### Aim of the task:
Without the pictures, print each of the records below exactly as it appears.

▬▬▬

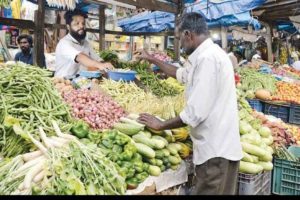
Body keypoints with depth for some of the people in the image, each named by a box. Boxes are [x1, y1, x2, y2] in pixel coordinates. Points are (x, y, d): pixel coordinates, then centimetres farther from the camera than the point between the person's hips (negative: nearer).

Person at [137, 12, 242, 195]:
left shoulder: (207, 58, -20)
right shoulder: (208, 55, 13)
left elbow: (195, 113, -23)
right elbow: (181, 74, 32)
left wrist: (161, 125, -9)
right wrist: (151, 59, 37)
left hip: (216, 151, -10)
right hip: (218, 147, 10)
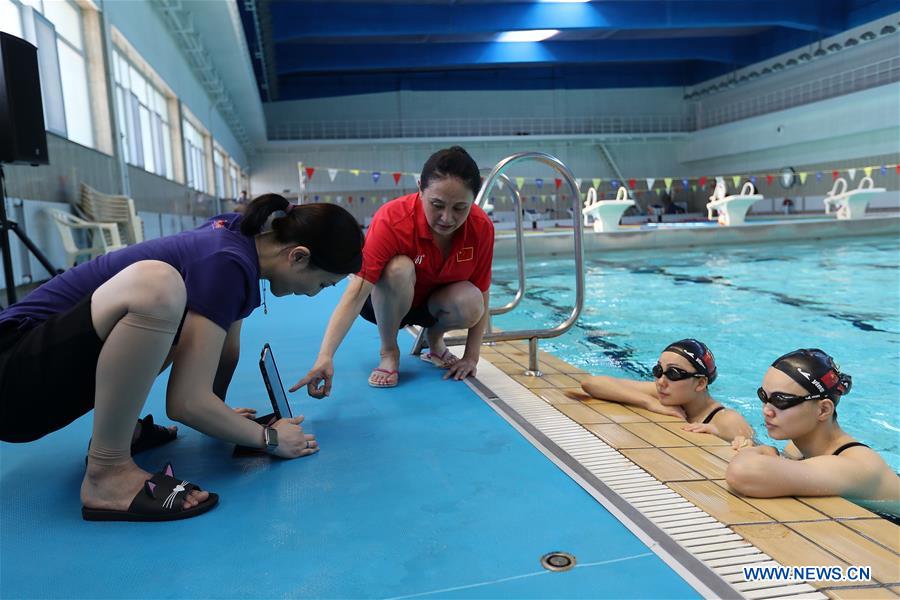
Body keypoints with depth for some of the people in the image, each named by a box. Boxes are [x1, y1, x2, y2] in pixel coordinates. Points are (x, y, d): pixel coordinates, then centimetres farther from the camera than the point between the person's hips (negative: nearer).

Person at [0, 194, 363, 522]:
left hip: (54, 352, 9)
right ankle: (106, 475, -19)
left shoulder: (240, 238, 1)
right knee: (155, 284, -34)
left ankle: (115, 427, 11)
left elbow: (225, 350, 14)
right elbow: (187, 402, -26)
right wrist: (269, 438, -13)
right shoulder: (228, 264, -25)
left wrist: (221, 415, 19)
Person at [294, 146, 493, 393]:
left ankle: (435, 340, 3)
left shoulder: (482, 227, -22)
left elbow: (481, 295, -12)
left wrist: (471, 357, -15)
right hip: (386, 303, -2)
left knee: (470, 303, -33)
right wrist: (325, 357, -52)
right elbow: (356, 292, -41)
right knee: (399, 268, -38)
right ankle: (388, 352, -12)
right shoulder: (391, 221, -34)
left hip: (437, 301, 3)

▬▬▬

### Written response:
Body keypoints with depth for some of the people in the image, each named by a box. Boxes are [x1, y1, x2, y2] in pixel coordinates. Points are (x, y, d): pixel coordinates, then centimetres farther from the camera than the point between the person's hips (negative: nearer).

Person at [137, 12, 242, 195]:
left shoulder: (207, 58, -20)
right shoulder: (208, 55, 13)
left elbow: (195, 113, -23)
right elbow: (181, 74, 32)
left wrist: (161, 125, -9)
right wrist: (151, 59, 37)
left hip: (216, 151, -10)
right hip: (218, 147, 10)
Body keypoints with depth for some of the people in the image, each named by a box. Boxes are [x1, y1, x2, y2] in pixel coordinates. Points are (x, y, d): pixel coordinates, then centimetres farther from the camera than the point between the person's hips (negative: nearer).

Person at [0, 194, 363, 522]:
left hip: (54, 352, 9)
right ankle: (106, 475, -19)
left shoulder: (240, 238, 1)
right knee: (155, 284, -34)
left ankle: (115, 427, 11)
left elbow: (225, 350, 14)
right elbow: (187, 402, -26)
right wrist: (269, 438, -13)
right shoulder: (228, 264, -25)
left wrist: (221, 415, 19)
Person at [294, 146, 493, 393]:
left ankle: (435, 340, 3)
left shoulder: (482, 227, -22)
left elbow: (481, 295, -12)
left wrist: (471, 357, -15)
right hip: (386, 303, -2)
left knee: (470, 303, -33)
right wrist: (325, 357, -52)
right elbow: (356, 292, -41)
right knee: (399, 268, -38)
right ankle: (388, 352, -12)
right shoulder: (391, 221, -34)
left hip: (437, 301, 3)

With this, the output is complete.